After-Action Report
A few
weekends ago I had the pleasure of recreating this classic CHAINMAIL scenario,
originally written by Gary Gygax!
I had the
opportunity to play this scenario on the Legends of Wargaming sand table at
GaryCon VI, thanks to Paul Stormberg and Kevin Maurice and special guest Judge
Terry Kuntz. I really enjoyed it and
gained a new appreciation for the CHAINMAIL Man-to-man rules as a result.
When I
started building my own sand table and wargaming room I was always mentally
aiming to make this happen, and quite a few years later, it finally did.
In the next
few blog posts I am going to discuss:
- The preparation for the game
- Army set-up and initial moves, and finally
- The main conflict and lessons learned
Needless to
say it was incredibly fun and everyone involved thoroughly enjoyed the
scenario, even the two 10-year-olds who more or less gave up on the battle and
just played with my other miniatures!
The Models
Firstly, it
took me quite a while to assemble all of the necessary miniatures for the
game. In total there were 60 Vikings and
49 Norman figures to collect. I was able
to find a few sets of painted figures as lots on eBay. Most of these had to be, at the least, (re)based
and flocked.
The miniatures were assembled from several companies and are mostly metal, although some of the Normans are from the Conquest plastics line.
The Norman Defenders
The Viking Assaulters
The Norman cavalry are all mine from flash trimming to sealing and I’m quite proud of how they turned out!
The Table
The table
set up was pretty straight-forward. The focal point of the map is the Norman
fort, set atop a small hill on a headland between the English Channel and an
unnamed small river estuary.

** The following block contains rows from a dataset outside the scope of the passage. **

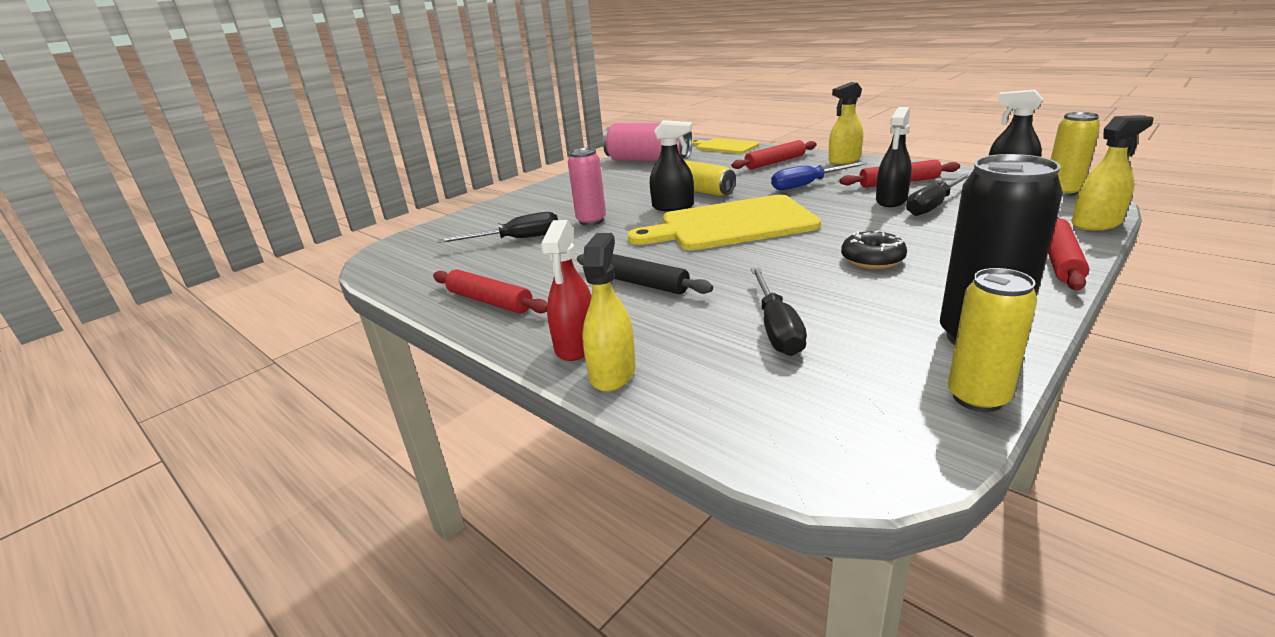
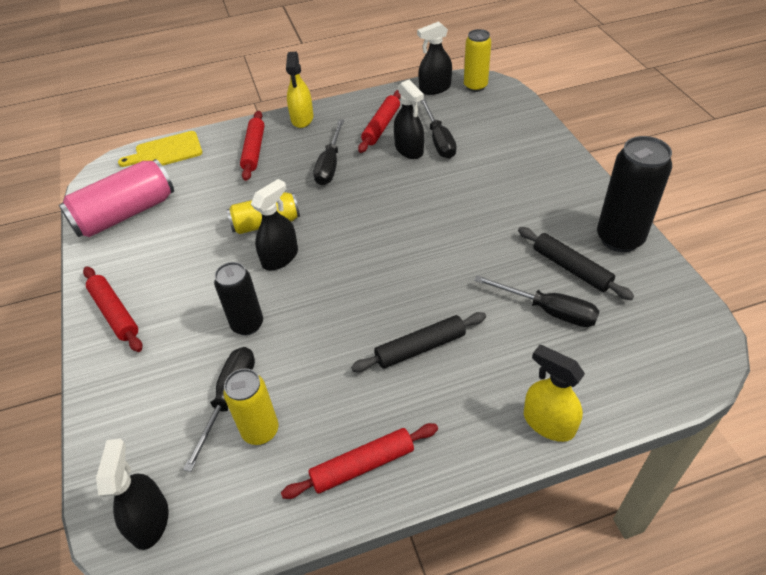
camera: 60 degrees left, 20 degrees up
(400, 254) = (150, 520): none -> black spray bottle
(576, 345) = (493, 429): red spray bottle -> none
(591, 221) = (247, 324): pink can -> black can
(731, 225) = (361, 245): yellow cutting board -> none
(808, 185) = (330, 165): blue screwdriver -> black screwdriver
(866, 322) = (571, 268): none -> black rolling pin
(872, 260) = (493, 216): black donut -> none
(977, 398) = (673, 277): yellow can -> yellow can (260, 431)
(1059, 260) = (560, 153): red rolling pin -> red rolling pin (114, 313)
(1096, 223) = (529, 109): yellow spray bottle -> none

In the
original scenario it was just a simple wooden walled fort with a single gate. In my imagining, the Normans made use of an
existing old Roman stone watchtower and added some dark age palisades to fill
out the hilltop.
To
accomplish this I had to wet the sand on the entire table to sculpt the right
contours. I stole the idea from
somewhere on the interwebs to paint the top of my table blue so that all that
is necessary to create water is to move the sand out of the way, and that is
exactly what I did for the ocean and river on this board.
I set up the
fort temporarily to get the dimensions just right, but then removed all but the
stone tower, which I had to party bury to get the scale right, so that I could
‘seal’ the sand.
I picked up
this trick over at TMP – The Miniatures Page (a fantastic resource for all
sorts of miniature wargaming). This
involves mixing a solution of PVE (Elmer’s style) glue with water (warm water
works best) in a spray bottle. A 50/50
mixture works best but sometimes will gunk up the spray bottle so I usually go
with something less, closer to 3:1. I add
in a bit of Evergreen paint to give a subtle grass effect to the sand as
well. Once the water dries out on the
sand it creates a ‘crust’ that will stand up to all but the most brutal finger
stabbing or digging of mini bases.
I let that
dry for about a day and then put the finishing touches on. The road is of a dark brown craft sand and a
simple ‘stencil’ made from cardboard to keep the edges crisp. The woods were not a part of the original
scenario but I thought they added a nice visual touch and gave me an idea to
add into the scenario as well, which didn’t end up playing much of a factor at
all.
Some loose
green flock thrown liberally around the table completed the effect of the grass
areas. I then went back and used dry,
un-sprayed sand swept up with a large brush to create the beach areas, which
don’t show up particularly well in photos but were quite good-looking in real
life.
The Final Result
The fabulous resin longships are from Adrian's Walls. Palisade walls by Wargames Terrain Workshop. Stone tower from Blue Moon Manufacturing.